Produktivitas pertanian menurun ke arah selatan dan timur dari wilayah produktivitas pertanian yang sangat tinggi (Gbr.7.10). Distrik Hissar, Sirsa, Mohindergarh, Gurgaon (Haryana), Pilibhit, Lakhimpur, Budaun, Shahjahanpur, Aligarh, Etah, Etawah, Mainpuri, Fatehpur, Kanpur, Allahabad, Gorakhpur, Deoria dan Kushinagar (Uttar Pradesh), distrik utara Bihar dan sebagian besar distrik Benggala Barat memiliki produktivitas pertanian yang tinggi.

Tanaman utama dari kabupaten ini adalah gandum, beras, tebu, goni, biji minyak jagung dan sayuran. Tanaman ini, bagaimanapun, ditanam dalam ­asosiasi yang berbeda. Para petani dari kabupaten ini mendapatkan antara Rs. 12.000 dan Rp. 15000 per hektar per tahun.

Distrik Uttar Pradesh tengah dan tenggara, Shahabad, Aarah, Kishanganj dan Purnea di Bihar, serta distrik Midnapur dan Bankura di Benggala Barat memiliki produktivitas sedang. Hasil rata-rata ­per hektar tanah berkisar antara Rs. 9000 dan Rp. 12000 per tahun.

Rendahnya taraf hidup dan kemiskinan petani merupakan hambatan utama dalam difusi inovasi baru dan beras tidak dapat disebarluaskan di kabupaten-kabupaten tersebut. Bibit baru HYV dari gandum dan beras tidak dapat disebar di kabupaten-kabupaten tersebut.

Sebagian besar distrik Bihar yang terletak di sebelah selatan Sungai Gangga memiliki produktivitas pertanian yang sangat rendah. Para petani di wilayah ini ­sangat bergantung pada datangnya musim panas tepat waktu. Kepemilikan kecil, kemiskinan dan kekonservatifan para petani adalah rintangan utama dalam pembangunan pertanian.

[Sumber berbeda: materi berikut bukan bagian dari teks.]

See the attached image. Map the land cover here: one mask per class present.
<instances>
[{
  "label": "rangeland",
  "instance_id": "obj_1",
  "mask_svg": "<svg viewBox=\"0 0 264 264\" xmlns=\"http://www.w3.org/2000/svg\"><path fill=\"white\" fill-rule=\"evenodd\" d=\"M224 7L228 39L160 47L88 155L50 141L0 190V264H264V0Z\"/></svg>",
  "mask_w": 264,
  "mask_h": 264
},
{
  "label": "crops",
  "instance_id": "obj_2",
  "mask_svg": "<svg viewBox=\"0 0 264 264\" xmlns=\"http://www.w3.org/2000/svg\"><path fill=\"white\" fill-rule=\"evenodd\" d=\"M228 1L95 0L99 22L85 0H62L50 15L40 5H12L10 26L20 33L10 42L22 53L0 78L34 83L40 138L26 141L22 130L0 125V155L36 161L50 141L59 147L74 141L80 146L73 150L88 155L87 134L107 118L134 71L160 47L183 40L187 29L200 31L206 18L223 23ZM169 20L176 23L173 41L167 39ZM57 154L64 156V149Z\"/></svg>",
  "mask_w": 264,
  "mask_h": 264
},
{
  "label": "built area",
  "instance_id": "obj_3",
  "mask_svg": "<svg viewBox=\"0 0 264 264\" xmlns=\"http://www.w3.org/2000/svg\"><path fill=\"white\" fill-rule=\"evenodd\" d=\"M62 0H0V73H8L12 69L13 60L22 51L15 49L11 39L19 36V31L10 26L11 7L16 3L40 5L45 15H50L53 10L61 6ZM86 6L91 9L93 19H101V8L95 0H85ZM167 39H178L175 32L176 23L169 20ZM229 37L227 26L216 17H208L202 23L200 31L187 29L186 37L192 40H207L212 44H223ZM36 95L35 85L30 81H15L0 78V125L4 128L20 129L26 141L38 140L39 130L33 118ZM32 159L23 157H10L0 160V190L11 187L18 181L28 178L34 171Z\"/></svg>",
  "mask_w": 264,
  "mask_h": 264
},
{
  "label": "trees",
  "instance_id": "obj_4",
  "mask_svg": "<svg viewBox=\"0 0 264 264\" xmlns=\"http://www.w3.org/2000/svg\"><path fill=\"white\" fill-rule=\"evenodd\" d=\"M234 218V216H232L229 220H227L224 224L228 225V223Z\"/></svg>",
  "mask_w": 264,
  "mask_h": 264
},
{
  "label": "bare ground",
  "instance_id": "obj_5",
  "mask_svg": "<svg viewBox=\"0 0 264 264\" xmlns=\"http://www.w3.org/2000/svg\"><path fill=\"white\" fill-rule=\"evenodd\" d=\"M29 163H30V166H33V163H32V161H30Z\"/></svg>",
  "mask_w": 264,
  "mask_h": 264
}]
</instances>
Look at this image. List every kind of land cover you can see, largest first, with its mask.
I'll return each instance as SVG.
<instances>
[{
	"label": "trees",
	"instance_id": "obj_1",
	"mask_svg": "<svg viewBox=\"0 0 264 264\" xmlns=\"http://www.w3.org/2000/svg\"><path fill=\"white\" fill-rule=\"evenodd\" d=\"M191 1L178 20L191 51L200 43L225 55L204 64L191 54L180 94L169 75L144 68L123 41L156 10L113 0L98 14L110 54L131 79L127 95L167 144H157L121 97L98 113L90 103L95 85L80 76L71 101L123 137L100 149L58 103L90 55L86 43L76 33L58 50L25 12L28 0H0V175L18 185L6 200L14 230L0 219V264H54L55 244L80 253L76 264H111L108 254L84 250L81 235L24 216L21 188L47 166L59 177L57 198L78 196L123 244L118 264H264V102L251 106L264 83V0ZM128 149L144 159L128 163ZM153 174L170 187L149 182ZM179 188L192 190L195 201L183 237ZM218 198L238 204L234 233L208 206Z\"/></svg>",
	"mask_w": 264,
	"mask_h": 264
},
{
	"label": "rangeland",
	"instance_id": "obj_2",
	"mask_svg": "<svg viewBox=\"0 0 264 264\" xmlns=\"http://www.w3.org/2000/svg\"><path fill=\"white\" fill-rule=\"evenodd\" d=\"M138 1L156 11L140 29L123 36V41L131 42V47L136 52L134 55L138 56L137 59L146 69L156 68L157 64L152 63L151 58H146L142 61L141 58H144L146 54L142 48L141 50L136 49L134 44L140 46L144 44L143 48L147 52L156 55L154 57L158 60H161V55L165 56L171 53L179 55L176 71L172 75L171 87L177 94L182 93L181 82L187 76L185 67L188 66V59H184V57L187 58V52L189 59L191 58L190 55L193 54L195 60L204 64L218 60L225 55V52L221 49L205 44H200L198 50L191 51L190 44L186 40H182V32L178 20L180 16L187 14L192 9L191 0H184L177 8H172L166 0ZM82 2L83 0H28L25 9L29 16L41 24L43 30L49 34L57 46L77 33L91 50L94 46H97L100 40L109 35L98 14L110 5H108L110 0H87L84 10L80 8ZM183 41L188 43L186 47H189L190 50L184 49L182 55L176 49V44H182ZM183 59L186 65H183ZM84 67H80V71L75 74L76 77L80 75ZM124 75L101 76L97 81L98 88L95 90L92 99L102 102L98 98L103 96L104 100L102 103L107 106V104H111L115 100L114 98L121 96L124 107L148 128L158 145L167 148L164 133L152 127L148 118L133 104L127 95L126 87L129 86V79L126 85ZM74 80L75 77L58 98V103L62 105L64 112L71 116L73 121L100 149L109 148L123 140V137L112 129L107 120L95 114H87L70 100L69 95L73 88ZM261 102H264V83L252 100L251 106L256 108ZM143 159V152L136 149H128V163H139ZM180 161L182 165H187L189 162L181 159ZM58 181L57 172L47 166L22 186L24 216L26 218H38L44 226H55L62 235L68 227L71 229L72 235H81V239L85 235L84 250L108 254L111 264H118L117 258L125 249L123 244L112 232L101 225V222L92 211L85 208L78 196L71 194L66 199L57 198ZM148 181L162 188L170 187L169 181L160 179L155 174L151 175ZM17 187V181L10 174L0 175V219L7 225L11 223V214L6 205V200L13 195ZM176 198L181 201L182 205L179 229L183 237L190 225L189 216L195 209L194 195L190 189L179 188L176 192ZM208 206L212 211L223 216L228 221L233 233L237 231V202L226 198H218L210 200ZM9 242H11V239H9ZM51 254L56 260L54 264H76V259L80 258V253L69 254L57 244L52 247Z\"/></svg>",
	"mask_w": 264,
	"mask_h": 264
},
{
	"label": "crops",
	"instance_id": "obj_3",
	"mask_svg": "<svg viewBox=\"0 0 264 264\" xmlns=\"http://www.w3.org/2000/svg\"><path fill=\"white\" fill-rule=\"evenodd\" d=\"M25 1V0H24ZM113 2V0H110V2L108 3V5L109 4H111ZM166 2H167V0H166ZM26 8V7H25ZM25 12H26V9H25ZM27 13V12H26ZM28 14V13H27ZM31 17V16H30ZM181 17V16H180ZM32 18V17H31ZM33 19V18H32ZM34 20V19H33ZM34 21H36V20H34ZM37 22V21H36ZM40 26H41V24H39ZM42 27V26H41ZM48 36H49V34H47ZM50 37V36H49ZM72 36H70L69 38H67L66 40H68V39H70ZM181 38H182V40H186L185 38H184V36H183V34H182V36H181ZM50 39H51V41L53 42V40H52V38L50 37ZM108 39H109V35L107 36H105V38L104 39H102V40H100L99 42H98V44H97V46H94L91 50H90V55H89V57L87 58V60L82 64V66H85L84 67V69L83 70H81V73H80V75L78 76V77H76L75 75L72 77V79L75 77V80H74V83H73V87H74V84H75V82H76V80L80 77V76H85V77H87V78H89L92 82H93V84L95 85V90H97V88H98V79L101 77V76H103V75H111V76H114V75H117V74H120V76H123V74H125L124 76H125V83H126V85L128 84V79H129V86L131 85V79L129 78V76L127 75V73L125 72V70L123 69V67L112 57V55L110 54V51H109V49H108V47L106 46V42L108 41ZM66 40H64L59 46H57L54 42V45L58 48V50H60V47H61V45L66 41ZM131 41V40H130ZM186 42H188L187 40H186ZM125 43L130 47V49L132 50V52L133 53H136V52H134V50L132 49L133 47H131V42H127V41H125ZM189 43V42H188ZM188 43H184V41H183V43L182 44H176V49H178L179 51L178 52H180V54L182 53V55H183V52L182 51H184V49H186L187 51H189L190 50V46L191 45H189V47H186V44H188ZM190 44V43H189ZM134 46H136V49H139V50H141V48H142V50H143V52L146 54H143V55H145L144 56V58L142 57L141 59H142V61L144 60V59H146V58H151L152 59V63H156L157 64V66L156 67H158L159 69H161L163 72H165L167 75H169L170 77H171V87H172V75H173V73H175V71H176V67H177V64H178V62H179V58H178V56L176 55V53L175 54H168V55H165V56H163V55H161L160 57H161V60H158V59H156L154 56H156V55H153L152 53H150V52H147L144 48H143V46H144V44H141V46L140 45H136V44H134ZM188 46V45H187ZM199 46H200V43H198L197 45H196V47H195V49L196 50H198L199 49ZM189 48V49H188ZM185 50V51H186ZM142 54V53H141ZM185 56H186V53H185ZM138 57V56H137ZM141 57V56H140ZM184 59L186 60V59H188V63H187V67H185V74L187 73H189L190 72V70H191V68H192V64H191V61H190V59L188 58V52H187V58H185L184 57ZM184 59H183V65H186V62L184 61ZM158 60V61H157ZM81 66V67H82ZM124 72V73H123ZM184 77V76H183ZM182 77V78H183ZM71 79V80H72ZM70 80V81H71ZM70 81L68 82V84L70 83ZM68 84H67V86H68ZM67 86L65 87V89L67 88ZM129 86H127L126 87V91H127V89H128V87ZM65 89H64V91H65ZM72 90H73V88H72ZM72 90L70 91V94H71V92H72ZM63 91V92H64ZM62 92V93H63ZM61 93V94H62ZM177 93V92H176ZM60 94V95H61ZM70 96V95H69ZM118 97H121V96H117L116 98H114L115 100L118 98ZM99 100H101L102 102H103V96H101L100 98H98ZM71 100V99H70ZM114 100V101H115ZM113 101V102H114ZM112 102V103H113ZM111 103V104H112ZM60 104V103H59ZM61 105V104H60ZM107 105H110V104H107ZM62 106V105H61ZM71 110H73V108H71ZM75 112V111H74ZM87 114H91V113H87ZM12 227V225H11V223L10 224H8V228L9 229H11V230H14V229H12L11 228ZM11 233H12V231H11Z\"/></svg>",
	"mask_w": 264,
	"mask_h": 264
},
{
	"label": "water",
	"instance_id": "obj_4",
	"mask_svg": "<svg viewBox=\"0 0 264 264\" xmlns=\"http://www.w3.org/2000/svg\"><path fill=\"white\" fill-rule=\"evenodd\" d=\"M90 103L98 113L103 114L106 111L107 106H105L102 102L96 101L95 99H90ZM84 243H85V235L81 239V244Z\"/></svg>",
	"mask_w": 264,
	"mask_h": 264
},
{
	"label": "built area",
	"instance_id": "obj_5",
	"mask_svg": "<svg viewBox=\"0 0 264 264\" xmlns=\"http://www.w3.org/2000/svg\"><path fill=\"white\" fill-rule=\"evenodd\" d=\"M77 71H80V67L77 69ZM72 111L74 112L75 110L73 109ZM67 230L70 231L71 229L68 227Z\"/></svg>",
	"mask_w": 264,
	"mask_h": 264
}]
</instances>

Hasil rata-rata per acre per tahun di daerah produktivitas sangat rendah di bawah Rs. 5000. Ada kebutuhan mendesak untuk mempercepat produksi pertanian di daerah produktivitas rendah dan sangat rendah.

Tugas ini tidak mudah karena kemiskinan, ortodoksi, dan rendahnya kapasitas petani dalam mengambil risiko menjadi kendala utama. Akan tetapi, peningkatan tingkat produktivitas dapat sangat membantu dalam menghilangkan ketimpangan regional.

Penggambaran wilayah produktivitas pertanian dengan teknik statistik yang baik merupakan prasyarat untuk perencanaan dan pengembangan pertanian di masa depan. Upaya seperti itu akan membantu dalam mengetahui penyebab sebenarnya dari keterbelakangan pertanian dan akan memberikan dasar yang kuat bagi kemajuan ekonomi pedesaan, membuat pertanian lebih layak dan berkelanjutan ­.